Ed, thanks for that last post. I think it helps move this discussion in a more productive direction.
I prefer to be brief, but I’m afraid this response is a little long. My apologies.
I climbed my first peak in 1987. I was hiking in Yosemite with my girlfriend (now my wife of 28 years) when I decided to explore a nearby peak. I didn’t know the name of the peak, and I didn’t know anything about routes or difficulty ratings. I scrambled up and was defeated by the summit block. S**t! When I traversed around to get a photo, I discovered what might be a way up. I checked it out. I had no rope, cell phone, or Spot to rely on. There was nobody around to help me if I screwed up. I realized the obvious: If I went up, I would have to climb back down. Well, I went for it and made it back down. The next day I learned that I had climbed a class 4 route on Cathedral Pk., whatever that meant.
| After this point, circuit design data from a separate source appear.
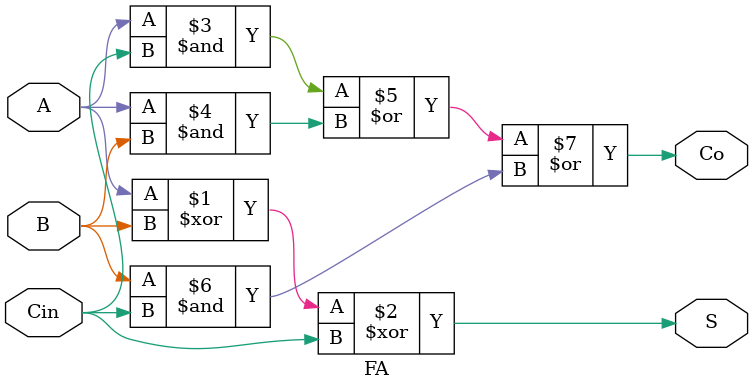
<source format=v>
`timescale 1ns / 1ps


module FA(A, B, Cin, S, Co);
    input A, B, Cin;
    output S, Co;

    assign S = A ^ B ^ Cin;
    assign Co = (A&Cin) | (A&B) | (B&Cin);
endmodule

</source>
I was hooked! Unfortunately, my girlfriend was terrified of anything over easy class 3, so I ended up doing a ton of scrambling alone. I constantly reminded myself that I would have to climb back down anything I went up. That just seemed obvious to me.
When you start up a mountain, there are only five ways the story can end:
1. You climb back down the way you went up
2. You descend some other route
3. You get rescued
4. They recover your body
5. They never find your body
This is the basis of my previous statement that you said puzzled you: “If you climb up something, you must be able to climb back down it, or you must be SURE that you can make it to an easier route that you CAN climb down.” In other words, if you don’t ensure that the outcome is option 1 or option 2, it will be option 3, 4, or 5.
You are absolutely right that climbing down is harder and more dangerous than climbing up. But this isn’t some closely guarded secret that only elite climbers know. You know it. I know it. Ellen and Sally know it. Responsible climbing means keeping this in mind every time you go out. If you can’t get yourself off the mountain, somebody else is going to have to risk their lives to do it for you, and I count that as a failure.
You mention several climbs I want to comment on. I was planning to climb Whitney’s East Face with a partner back in 1997. When we got to Iceberg Lake, there was considerable interest in a party of three climbers on the East Face. They couldn’t find the Fresh Air Traverse, and they were bailing off the route. It took them forever, but they managed to descend the Tower Traverse and make it back to camp at dark. The next morning, my partner had AMS, so I ended up soloing the East Face. I wouldn’t want to reverse the Tower Traverse, but I think I could have done it back in those days. The funny part is that if I had done the East Face a day earlier, I could have started up as the other party was descending, and I would have summited and beaten them back to camp.
My first time on the U-Notch Couloir was to descend it. I had soloed the V-Notch and then traversed over Polemonium and up the chimney to North Palisade. I downclimbed an easier route to the U-Notch and climbed down to the glacier. The couloir was more snow than ice, and the downclimb wasn’t too bad.
I’ve never done Devil’s Crag, but I’ve done Black Kaweah. It’s a dangerous place with all that loose rock. We had to be super careful, especially on the way down.
I’ve climbed down couloirs on Langley, Gannett (WY), Checkered Demon, Bloody, Norman Clyde, Feather, Darwin, Emerson, Red Slate, Middle Teton (WY), Gilbert, Thompson, and Humphreys. Climbing down snow and ice is sometimes a dicey proposition, but it is certainly doable.
You pointed out that a bad outcome doesn’t automatically mean that there was a bad decision. That’s true, but bad decisions usually do accompany bad outcomes. Equally important, a good outcome doesn’t guarantee that there were no bad decisions. I’ve been climbing 30 years with a 99% success rate and no rescues, but I’ve made my share of stupid mistakes. Most of those stupid mistakes came early, but I still make them occasionally. The point is that I try to identify and admit those mistakes so I can at least avoid repeating them.